課題の説明
三陸への自転車旅の文章から、「かつてキヨシローの「奥の細道」ツーリングを」で始まり「車内じゅうがほっこりお花見モード。」まで続く部分を、一字一句変えずに書き出してください。

えーっと。
木金の1泊2日で、
ここらへんを旅してきました。
この間、取材で使った「青春18きっぷ」の残りは3日ぶん。
4月10日(金曜)に使いきらないとただの紙切れになってしまう。
そんなもったいないこと、貧乏旅人にはできません。
ほんとは水木金の2泊3日で
盛岡あたりまで行きたかったけど、
D誌の校了が水曜日とわかって断念。
で、さんざん迷った挙句、
「いつか日本縦断・太平洋南下編をするとき、
最大の難所となるであろう・・・」リアス式海岸・三陸をめざすことにした。
かつてキヨシローの「奥の細道」ツーリングを
松島で取材して以来の三陸。
自転車で走るのはもちろんはじめてだ。
普通列車を乗り継いで旅するのもはじめてだったけど、
いいもんですね~。
前夜2時間しか寝てなくたって、
どの列車も終点まで行くから、
本を読みながらうつらうつら寝放題。
移動中の列車やバスでもぐーすか寝られるのが、
私の旅人としての最高の長所なんです。
福島から仙台に向かう快速列車は
花見の名所で速度を落としてゆっくり走る。
「車窓の景色をお楽しみください」なんてアナウンスも流れ、
車内じゅうがほっこりお花見モード。
松島あたりも
いい景色でのんびりできたなぁ。
午後3時、女川駅から、
「やっと自転車に戻れた~!」空と走りだしたんだけど、
予約したとき、「その時間から明るいうちに着けますかね~」
と宿のおかみさんに心配された通りの坂続き。
ま、今までけっこう修羅場をくぐってきたから、
なんとなく覚悟はしていたし、
天気が最高によかったので、
きれいな三陸の海を眺めつつ、ゴキゲンで走れました。
寄り道もせずひとりで黙々と走ってるだけだから、
自転車に興味がない人は
「そんな旅のどこがおもしろいの?」と思うんだろうけど、
「そんな旅」が好きだから、いいんです。
とくにこういう曲がり角に私は弱い。
緩やかな下り、曲がり角の先に夕日と海。
泊まった民宿も最高で、
晩ごはん、むっちゃおいしかった~。
これはほんの前菜で、
天ぷら盛り合わせにアイナメの煮付けも出てきたよ。

データ
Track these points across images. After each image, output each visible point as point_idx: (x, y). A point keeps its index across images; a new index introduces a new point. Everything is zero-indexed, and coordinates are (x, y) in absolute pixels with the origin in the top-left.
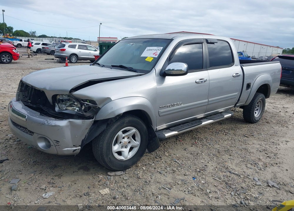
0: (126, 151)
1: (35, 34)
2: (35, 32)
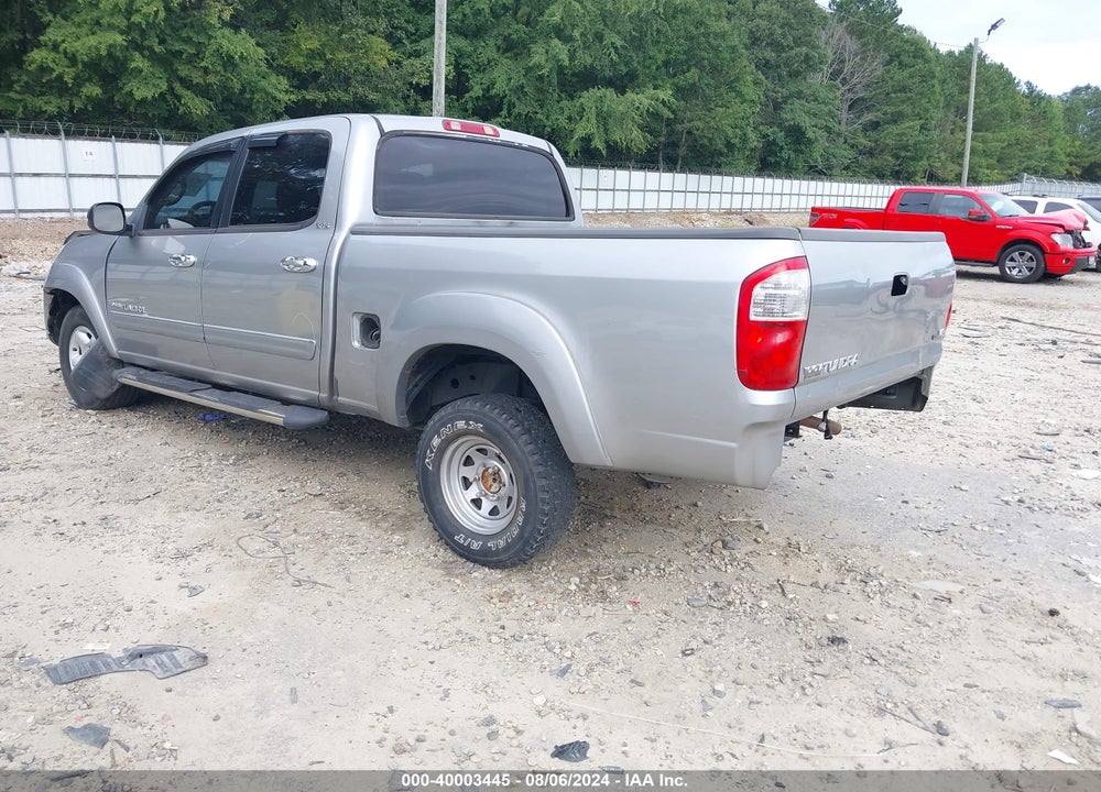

解答
かつてキヨシローの「奥の細道」ツーリングを
松島で取材して以来の三陸。
自転車で走るのはもちろんはじめてだ。
普通列車を乗り継いで旅するのもはじめてだったけど、
いいもんですね~。
前夜2時間しか寝てなくたって、
どの列車も終点まで行くから、
本を読みながらうつらうつら寝放題。
移動中の列車やバスでもぐーすか寝られるのが、
私の旅人としての最高の長所なんです。
福島から仙台に向かう快速列車は
花見の名所で速度を落としてゆっくり走る。
「車窓の景色をお楽しみください」なんてアナウンスも流れ、
車内じゅうがほっこりお花見モード。